*Task brief*: The records below are to be copied word for word, with every picture left out.

[Dataset Boundary: Start]

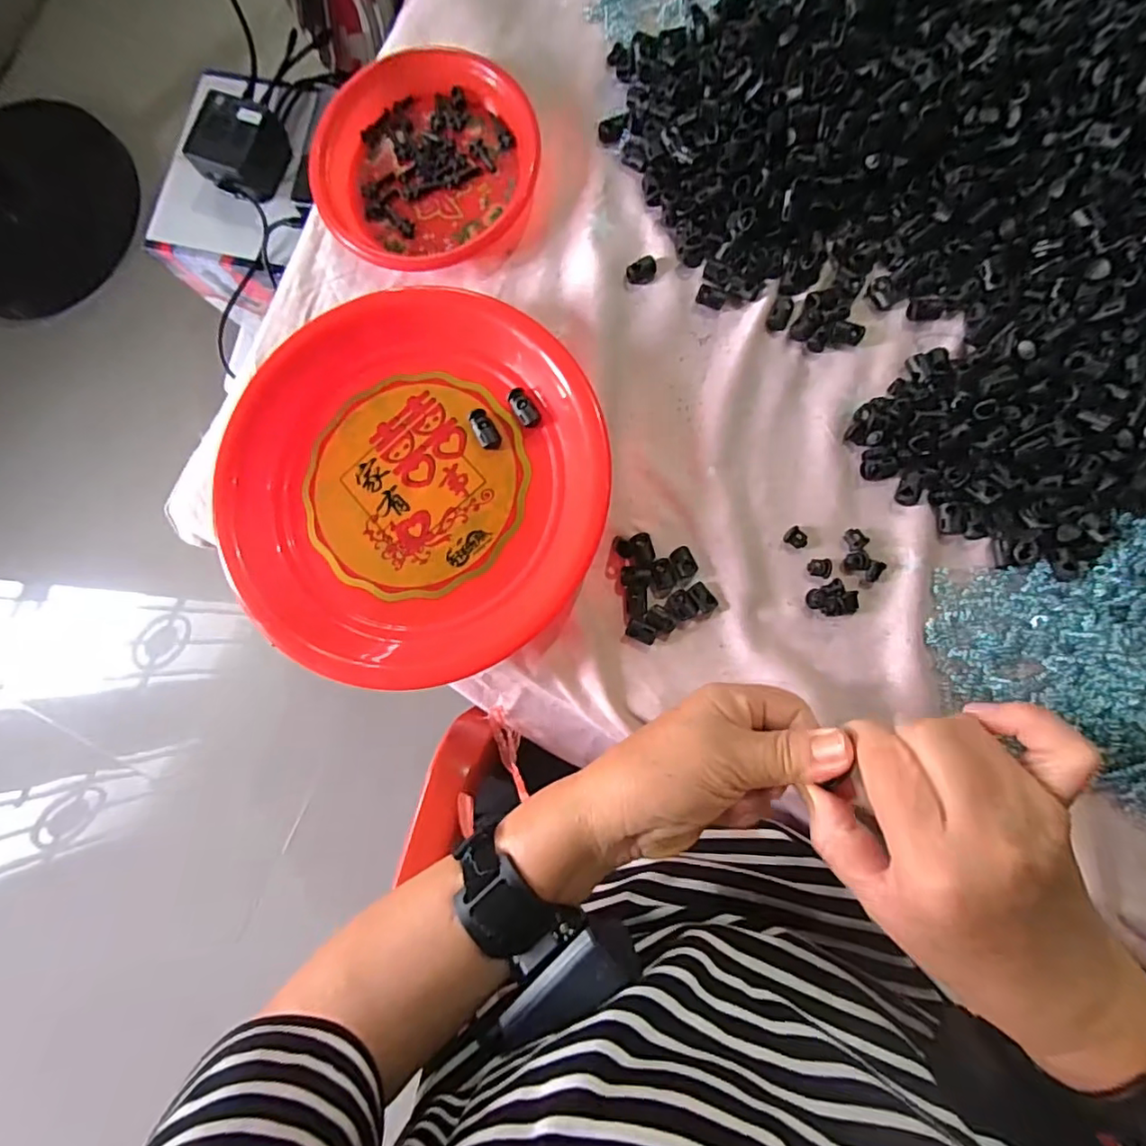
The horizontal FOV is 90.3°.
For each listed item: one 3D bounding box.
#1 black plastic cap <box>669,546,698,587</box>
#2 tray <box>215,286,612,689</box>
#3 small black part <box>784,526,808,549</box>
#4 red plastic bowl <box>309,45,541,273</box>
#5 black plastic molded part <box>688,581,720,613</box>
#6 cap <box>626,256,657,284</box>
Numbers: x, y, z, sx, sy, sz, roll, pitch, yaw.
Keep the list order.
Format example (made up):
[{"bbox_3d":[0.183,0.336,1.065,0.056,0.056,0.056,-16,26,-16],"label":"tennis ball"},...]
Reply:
[{"bbox_3d":[0.073,-0.005,0.375,0.016,0.005,0.025,-16,83,5],"label":"black plastic cap"},{"bbox_3d":[-0.106,-0.059,0.390,0.253,0.042,0.254,-1,84,7],"label":"tray"},{"bbox_3d":[0.149,-0.024,0.378,0.015,0.005,0.012,33,89,9],"label":"small black part"},{"bbox_3d":[-0.105,-0.304,0.420,0.154,0.030,0.158,-1,84,7],"label":"red plastic bowl"},{"bbox_3d":[0.085,0.015,0.371,0.012,0.006,0.019,-36,81,2],"label":"black plastic molded part"},{"bbox_3d":[0.048,-0.213,0.401,0.021,0.011,0.014,-6,84,6],"label":"cap"}]

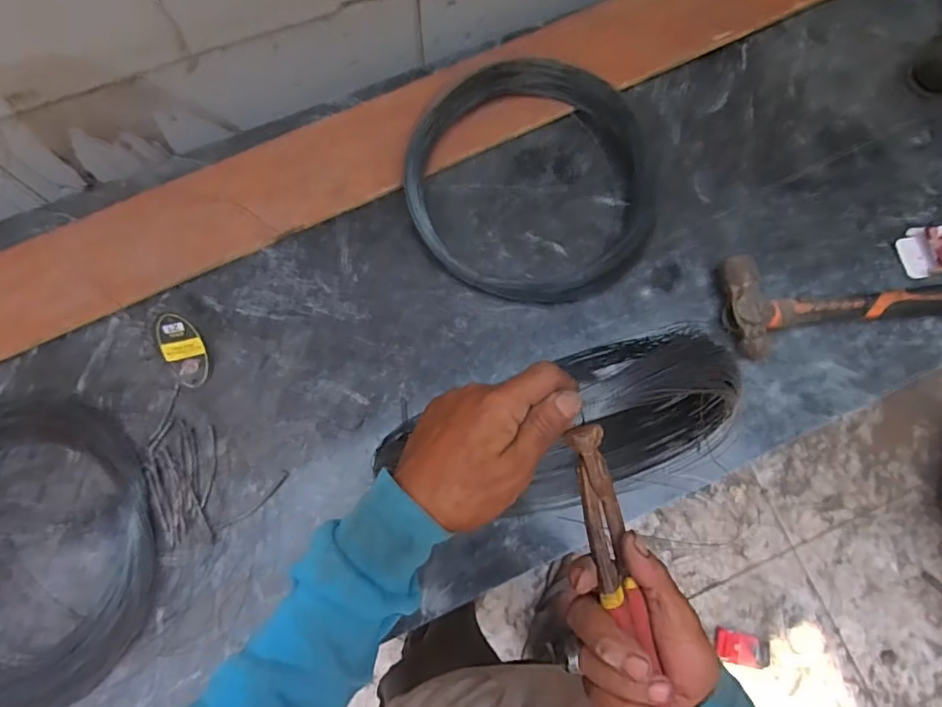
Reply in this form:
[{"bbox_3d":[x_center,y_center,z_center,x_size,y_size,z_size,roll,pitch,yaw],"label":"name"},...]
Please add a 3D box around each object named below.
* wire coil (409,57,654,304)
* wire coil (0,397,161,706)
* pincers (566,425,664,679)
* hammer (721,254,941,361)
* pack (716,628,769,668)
[{"bbox_3d":[0.071,-0.204,0.669,0.284,0.051,0.291,0,76,0],"label":"wire coil"},{"bbox_3d":[-0.463,0.199,0.562,0.296,0.031,0.302,0,76,0],"label":"wire coil"},{"bbox_3d":[0.091,0.153,0.332,0.027,0.021,0.220,-10,83,-3],"label":"pincers"},{"bbox_3d":[0.459,-0.077,0.643,0.350,0.038,0.116,-10,76,-3],"label":"hammer"},{"bbox_3d":[0.613,0.666,1.274,0.126,0.015,0.062,12,76,3],"label":"pack"}]

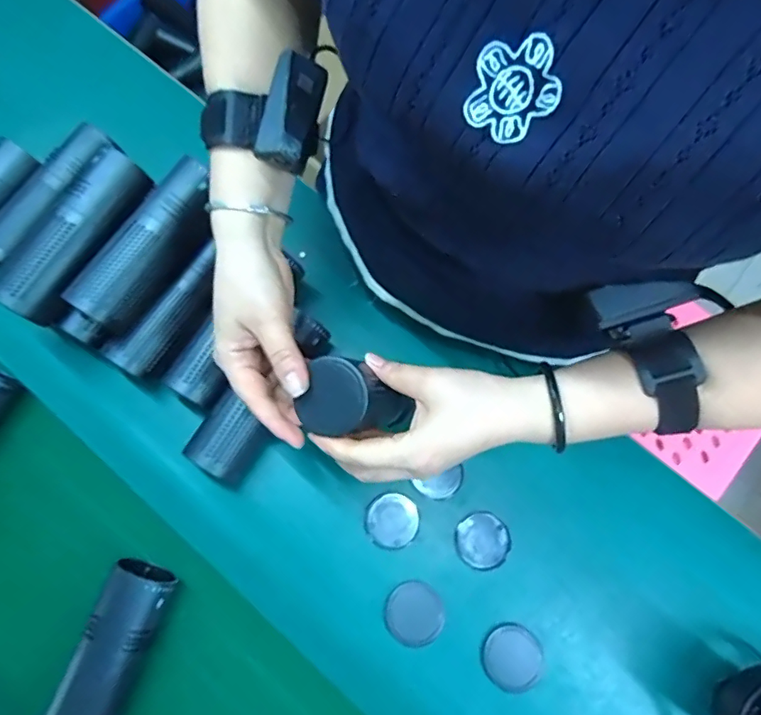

[Dataset Boundary: End]

*Reply*:
The horizontal FOV is 90.3°.
For each listed item: one 3D bounding box.
#1 black plastic cap <box>669,546,698,587</box>
#2 tray <box>215,286,612,689</box>
#3 small black part <box>784,526,808,549</box>
#4 red plastic bowl <box>309,45,541,273</box>
#5 black plastic molded part <box>688,581,720,613</box>
#6 cap <box>626,256,657,284</box>
Numbers: x, y, z, sx, sy, sz, roll, pitch, yaw.
Keep the list order.
Format example (made up):
[{"bbox_3d":[0.183,0.336,1.065,0.056,0.056,0.056,-16,26,-16],"label":"tennis ball"},...]
Reply:
[{"bbox_3d":[0.073,-0.005,0.375,0.016,0.005,0.025,-16,83,5],"label":"black plastic cap"},{"bbox_3d":[-0.106,-0.059,0.390,0.253,0.042,0.254,-1,84,7],"label":"tray"},{"bbox_3d":[0.149,-0.024,0.378,0.015,0.005,0.012,33,89,9],"label":"small black part"},{"bbox_3d":[-0.105,-0.304,0.420,0.154,0.030,0.158,-1,84,7],"label":"red plastic bowl"},{"bbox_3d":[0.085,0.015,0.371,0.012,0.006,0.019,-36,81,2],"label":"black plastic molded part"},{"bbox_3d":[0.048,-0.213,0.401,0.021,0.011,0.014,-6,84,6],"label":"cap"}]

Reply in this form:
[{"bbox_3d":[x_center,y_center,z_center,x_size,y_size,z_size,roll,pitch,yaw],"label":"name"},...]
Please add a 3D box around each object named below.
* wire coil (409,57,654,304)
* wire coil (0,397,161,706)
* pincers (566,425,664,679)
* hammer (721,254,941,361)
* pack (716,628,769,668)
[{"bbox_3d":[0.071,-0.204,0.669,0.284,0.051,0.291,0,76,0],"label":"wire coil"},{"bbox_3d":[-0.463,0.199,0.562,0.296,0.031,0.302,0,76,0],"label":"wire coil"},{"bbox_3d":[0.091,0.153,0.332,0.027,0.021,0.220,-10,83,-3],"label":"pincers"},{"bbox_3d":[0.459,-0.077,0.643,0.350,0.038,0.116,-10,76,-3],"label":"hammer"},{"bbox_3d":[0.613,0.666,1.274,0.126,0.015,0.062,12,76,3],"label":"pack"}]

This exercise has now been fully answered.